(Beginning of READING PASSAGE)

Email Processors (email_processing/)

parser.py

  • Purpose: Email parsing utilities
  • Key Methods:
    • parse_bytes(): Parse raw email
    • extract_body_parts(): Get text/html bodies
    • is_processed_by_worker(): Loop detection

bounce_handler.py

  • Purpose: Bounce detection and rewriting
  • Key Methods:
    • is_ses_bounce_notification(): Detect MAILER-DAEMON
    • apply_bounce_logic(): Rewrite headers

blocklist.py

  • Purpose: Sender blocking with wildcards
  • Key Methods:
    • is_sender_blocked(): Single check
    • batch_check_blocked_senders(): Batch check (preferred!)
  • Wildcard Support: Uses fnmatch for patterns like *@spam.com

rules_processor.py

  • Purpose: OOO and forwarding logic
  • Key Methods:
    • process_rules_for_recipient(): Main entry point
    • _handle_ooo(): Auto-reply logic
    • _handle_forwards(): Forwarding logic
    • _create_ooo_reply(): Build OOO message
    • _create_forward_message(): Build forward with attachments

SMTP Components (smtp/)

pool.py

  • Purpose: Connection pooling
  • Features:
    • Lazy initialization
    • Health checks (NOOP)
    • Auto-reconnect on stale connections
    • Thread-safe queue

delivery.py

  • Purpose: Actual email delivery
  • Features:
    • SMTP or LMTP support
    • Retry logic for connection errors
    • Permanent vs temporary failure detection
    • Connection pool integration

Monitoring (metrics/)

prometheus.py

  • Purpose: Metrics collection
  • Metrics:
    • Counters: processed, bounces, autoreplies, forwards, blocked
    • Gauges: in_flight, queue_size
    • Histograms: processing_time

🔐 Security Features

1. Domain Validation

Each worker only processes messages for its assigned domains:

if recipient_domain.lower() != domain.lower():
    log("Security: Ignored message for wrong domain")
    return True  # Delete from queue

2. Loop Prevention

Detects already-processed emails:

if parsed.get('X-SES-Worker-Processed'):
    log("Loop prevention: Already processed")
    skip_rules = True

3. Blocklist Wildcards

Supports flexible patterns:

blocked_patterns = [
    "*@spam.com",           # Any user at spam.com
    "noreply@*.com",        # noreply at any .com
    "newsletter@example.*"  # newsletter at any example TLD
]

4. Internal vs External Routing

Prevents SES loops for internal forwards:

if is_internal_address(forward_to):
    # Direct SMTP to port 2525 (bypasses transport_maps)
    send_internal_email(...)
else:
    # Send via SES
    ses.send_raw_email(...)

(End of READING PASSAGE)
(Beginning of RECORDS SUPPLIED)

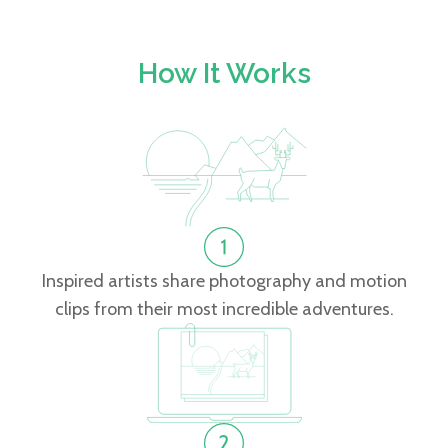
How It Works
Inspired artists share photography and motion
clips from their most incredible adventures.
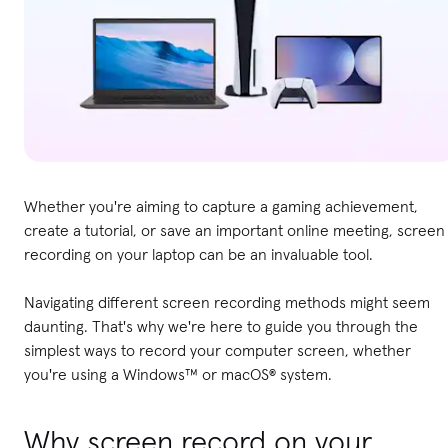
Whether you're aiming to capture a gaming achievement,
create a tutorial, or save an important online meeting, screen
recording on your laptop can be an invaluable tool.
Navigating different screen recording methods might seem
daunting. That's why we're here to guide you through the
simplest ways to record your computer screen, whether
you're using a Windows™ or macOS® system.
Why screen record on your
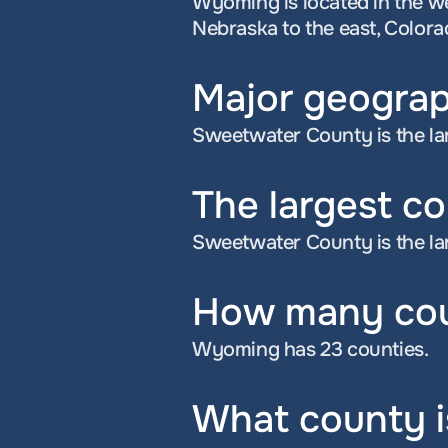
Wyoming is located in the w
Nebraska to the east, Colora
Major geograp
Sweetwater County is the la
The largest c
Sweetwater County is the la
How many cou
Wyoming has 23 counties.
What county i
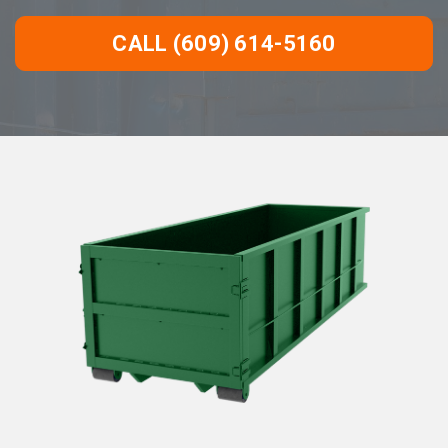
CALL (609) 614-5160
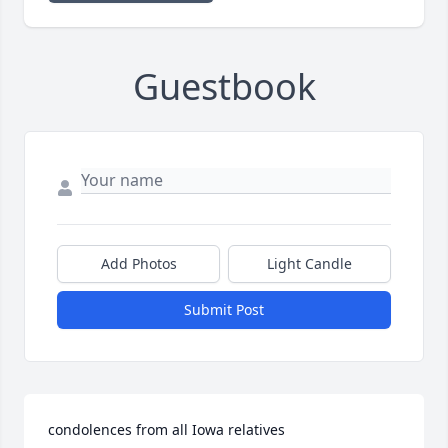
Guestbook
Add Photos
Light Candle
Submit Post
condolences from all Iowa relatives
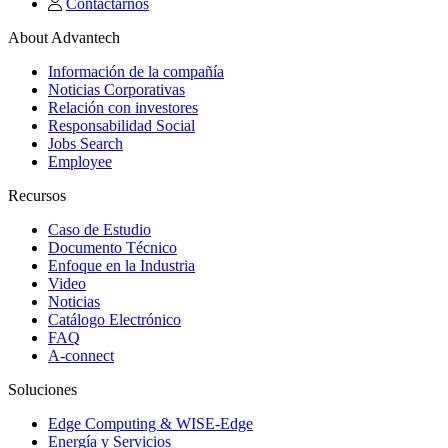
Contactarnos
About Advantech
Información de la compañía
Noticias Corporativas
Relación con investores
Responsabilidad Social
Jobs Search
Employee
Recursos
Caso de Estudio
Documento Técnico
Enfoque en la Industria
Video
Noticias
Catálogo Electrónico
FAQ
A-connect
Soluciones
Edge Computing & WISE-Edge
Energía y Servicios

(End of RECORDS SUPPLIED)

TASK BRIEF: Please continue the email worker documentation from the end of its last code block, keeping the same format.

ANSWER TO THIS EXERCISE:
📊 Data Flow Diagrams

Bounce Rewriting Flow

SES Bounce → Worker → DynamoDB Lookup → Header Rewrite → Delivery
             ↓
         Message-ID
             ↓
    ses-outbound-messages
         {MessageId: "abc",
          original_source: "real@sender.com",
          bouncedRecipients: ["failed@domain.com"]}
             ↓
    Rewrite From: mailer-daemon@amazonses.com
                → failed@domain.com

Blocklist Check Flow

Incoming Email → Batch DynamoDB Call → Pattern Matching → Decision
   ↓                     ↓                    ↓              ↓
sender@spam.com    Get patterns for      fnmatch()      Block/Allow
                   all recipients      "*@spam.com"
                                         matches!

Performance Optimizations

1. Batch DynamoDB Calls

# ❌ Old way: N calls for N recipients
for recipient in recipients:
    patterns = dynamodb.get_blocked_patterns(recipient)

# ✅ New way: 1 call for N recipients
patterns_by_recipient = dynamodb.batch_get_blocked_patterns(recipients)

2. Connection Pooling

# ❌ Old way: New connection per email
conn = smtplib.SMTP(host, port)
conn.sendmail(...)
conn.quit()

# ✅ New way: Reuse connections
conn = pool.get_connection()  # Reuses existing
conn.sendmail(...)
pool.return_connection(conn)  # Returns to pool

3. Parallel Domain Processing

Domain 1 Thread ──▶ Process 10 emails/poll
Domain 2 Thread ──▶ Process 10 emails/poll
Domain 3 Thread ──▶ Process 10 emails/poll
                    (All in parallel!)

🔄 Error Handling Strategy

Retry Logic

  • Temporary Errors: Keep in queue, retry (visibility timeout)
  • Permanent Errors: Mark in S3, delete from queue
  • S3 Not Found: Retry up to 5 times (eventual consistency)

Connection Failures

for attempt in range(max_retries):
    try:
        conn.sendmail(...)
        return True
    except SMTPServerDisconnected:
        log("Connection lost, retrying...")
        time.sleep(0.3)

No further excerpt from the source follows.